- **WHAT IS EXPECTED**:
Every record needs to be restated word for word.

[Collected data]
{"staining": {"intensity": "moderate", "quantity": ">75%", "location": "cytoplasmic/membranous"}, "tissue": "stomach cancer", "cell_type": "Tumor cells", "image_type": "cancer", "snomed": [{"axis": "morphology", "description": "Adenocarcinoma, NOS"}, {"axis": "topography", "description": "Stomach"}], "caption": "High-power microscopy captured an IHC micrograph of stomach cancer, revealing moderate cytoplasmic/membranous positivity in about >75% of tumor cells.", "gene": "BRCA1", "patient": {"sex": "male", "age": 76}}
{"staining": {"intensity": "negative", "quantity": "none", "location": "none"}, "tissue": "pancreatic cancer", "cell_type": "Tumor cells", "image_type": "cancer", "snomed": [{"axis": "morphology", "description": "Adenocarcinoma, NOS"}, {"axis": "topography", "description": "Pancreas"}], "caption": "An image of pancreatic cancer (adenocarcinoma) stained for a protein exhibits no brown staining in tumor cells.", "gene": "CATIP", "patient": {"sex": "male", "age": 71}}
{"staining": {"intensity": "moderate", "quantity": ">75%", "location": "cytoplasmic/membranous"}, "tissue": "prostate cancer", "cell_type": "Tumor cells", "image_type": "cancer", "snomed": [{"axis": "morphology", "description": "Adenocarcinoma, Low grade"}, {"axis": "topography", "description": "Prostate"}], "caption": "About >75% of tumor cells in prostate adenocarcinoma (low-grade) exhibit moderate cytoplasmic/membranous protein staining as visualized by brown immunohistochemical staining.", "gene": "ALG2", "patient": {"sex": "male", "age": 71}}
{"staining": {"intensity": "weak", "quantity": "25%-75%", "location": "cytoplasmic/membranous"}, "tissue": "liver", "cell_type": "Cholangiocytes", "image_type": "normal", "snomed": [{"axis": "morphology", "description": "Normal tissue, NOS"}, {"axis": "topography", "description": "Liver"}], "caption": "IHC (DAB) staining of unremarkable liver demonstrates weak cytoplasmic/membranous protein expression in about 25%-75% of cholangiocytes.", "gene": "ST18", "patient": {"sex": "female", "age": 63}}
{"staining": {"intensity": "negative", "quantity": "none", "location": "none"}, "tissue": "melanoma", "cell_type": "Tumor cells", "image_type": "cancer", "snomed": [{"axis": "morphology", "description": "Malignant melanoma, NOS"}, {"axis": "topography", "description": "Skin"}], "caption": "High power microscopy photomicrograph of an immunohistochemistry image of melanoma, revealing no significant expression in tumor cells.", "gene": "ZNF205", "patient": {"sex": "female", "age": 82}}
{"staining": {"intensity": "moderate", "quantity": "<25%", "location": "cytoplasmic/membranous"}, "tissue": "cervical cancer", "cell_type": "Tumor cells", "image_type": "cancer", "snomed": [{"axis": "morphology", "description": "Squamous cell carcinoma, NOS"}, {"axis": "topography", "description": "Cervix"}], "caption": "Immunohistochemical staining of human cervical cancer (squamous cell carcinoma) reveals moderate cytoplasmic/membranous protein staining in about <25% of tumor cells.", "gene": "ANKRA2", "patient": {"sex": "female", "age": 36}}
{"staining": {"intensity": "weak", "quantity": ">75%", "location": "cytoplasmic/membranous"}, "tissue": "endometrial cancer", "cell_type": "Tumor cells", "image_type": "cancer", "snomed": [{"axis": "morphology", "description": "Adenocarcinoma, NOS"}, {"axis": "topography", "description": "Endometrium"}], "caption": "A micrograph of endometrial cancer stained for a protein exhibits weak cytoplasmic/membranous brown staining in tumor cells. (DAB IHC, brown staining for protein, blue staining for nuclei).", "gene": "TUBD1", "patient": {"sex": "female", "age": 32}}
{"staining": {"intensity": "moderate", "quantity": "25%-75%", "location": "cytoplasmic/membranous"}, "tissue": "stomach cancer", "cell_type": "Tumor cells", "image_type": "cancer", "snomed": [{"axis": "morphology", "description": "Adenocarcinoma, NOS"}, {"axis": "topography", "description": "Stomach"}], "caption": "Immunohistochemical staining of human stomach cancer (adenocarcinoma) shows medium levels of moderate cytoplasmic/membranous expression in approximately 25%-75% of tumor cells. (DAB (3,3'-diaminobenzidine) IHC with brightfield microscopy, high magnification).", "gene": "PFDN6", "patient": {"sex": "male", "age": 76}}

- **TASK SOLUTION**:
{"staining": {"intensity": "moderate", "quantity": ">75%", "location": "cytoplasmic/membranous"}, "tissue": "stomach cancer", "cell_type": "Tumor cells", "image_type": "cancer", "snomed": [{"axis": "morphology", "description": "Adenocarcinoma, NOS"}, {"axis": "topography", "description": "Stomach"}], "caption": "High-power microscopy captured an IHC micrograph of stomach cancer, revealing moderate cytoplasmic/membranous positivity in about >75% of tumor cells.", "gene": "BRCA1", "patient": {"sex": "male", "age": 76}}
{"staining": {"intensity": "negative", "quantity": "none", "location": "none"}, "tissue": "pancreatic cancer", "cell_type": "Tumor cells", "image_type": "cancer", "snomed": [{"axis": "morphology", "description": "Adenocarcinoma, NOS"}, {"axis": "topography", "description": "Pancreas"}], "caption": "An image of pancreatic cancer (adenocarcinoma) stained for a protein exhibits no brown staining in tumor cells.", "gene": "CATIP", "patient": {"sex": "male", "age": 71}}
{"staining": {"intensity": "moderate", "quantity": ">75%", "location": "cytoplasmic/membranous"}, "tissue": "prostate cancer", "cell_type": "Tumor cells", "image_type": "cancer", "snomed": [{"axis": "morphology", "description": "Adenocarcinoma, Low grade"}, {"axis": "topography", "description": "Prostate"}], "caption": "About >75% of tumor cells in prostate adenocarcinoma (low-grade) exhibit moderate cytoplasmic/membranous protein staining as visualized by brown immunohistochemical staining.", "gene": "ALG2", "patient": {"sex": "male", "age": 71}}
{"staining": {"intensity": "weak", "quantity": "25%-75%", "location": "cytoplasmic/membranous"}, "tissue": "liver", "cell_type": "Cholangiocytes", "image_type": "normal", "snomed": [{"axis": "morphology", "description": "Normal tissue, NOS"}, {"axis": "topography", "description": "Liver"}], "caption": "IHC (DAB) staining of unremarkable liver demonstrates weak cytoplasmic/membranous protein expression in about 25%-75% of cholangiocytes.", "gene": "ST18", "patient": {"sex": "female", "age": 63}}
{"staining": {"intensity": "negative", "quantity": "none", "location": "none"}, "tissue": "melanoma", "cell_type": "Tumor cells", "image_type": "cancer", "snomed": [{"axis": "morphology", "description": "Malignant melanoma, NOS"}, {"axis": "topography", "description": "Skin"}], "caption": "High power microscopy photomicrograph of an immunohistochemistry image of melanoma, revealing no significant expression in tumor cells.", "gene": "ZNF205", "patient": {"sex": "female", "age": 82}}
{"staining": {"intensity": "moderate", "quantity": "<25%", "location": "cytoplasmic/membranous"}, "tissue": "cervical cancer", "cell_type": "Tumor cells", "image_type": "cancer", "snomed": [{"axis": "morphology", "description": "Squamous cell carcinoma, NOS"}, {"axis": "topography", "description": "Cervix"}], "caption": "Immunohistochemical staining of human cervical cancer (squamous cell carcinoma) reveals moderate cytoplasmic/membranous protein staining in about <25% of tumor cells.", "gene": "ANKRA2", "patient": {"sex": "female", "age": 36}}
{"staining": {"intensity": "weak", "quantity": ">75%", "location": "cytoplasmic/membranous"}, "tissue": "endometrial cancer", "cell_type": "Tumor cells", "image_type": "cancer", "snomed": [{"axis": "morphology", "description": "Adenocarcinoma, NOS"}, {"axis": "topography", "description": "Endometrium"}], "caption": "A micrograph of endometrial cancer stained for a protein exhibits weak cytoplasmic/membranous brown staining in tumor cells. (DAB IHC, brown staining for protein, blue staining for nuclei).", "gene": "TUBD1", "patient": {"sex": "female", "age": 32}}
{"staining": {"intensity": "moderate", "quantity": "25%-75%", "location": "cytoplasmic/membranous"}, "tissue": "stomach cancer", "cell_type": "Tumor cells", "image_type": "cancer", "snomed": [{"axis": "morphology", "description": "Adenocarcinoma, NOS"}, {"axis": "topography", "description": "Stomach"}], "caption": "Immunohistochemical staining of human stomach cancer (adenocarcinoma) shows medium levels of moderate cytoplasmic/membranous expression in approximately 25%-75% of tumor cells. (DAB (3,3'-diaminobenzidine) IHC with brightfield microscopy, high magnification).", "gene": "PFDN6", "patient": {"sex": "male", "age": 76}}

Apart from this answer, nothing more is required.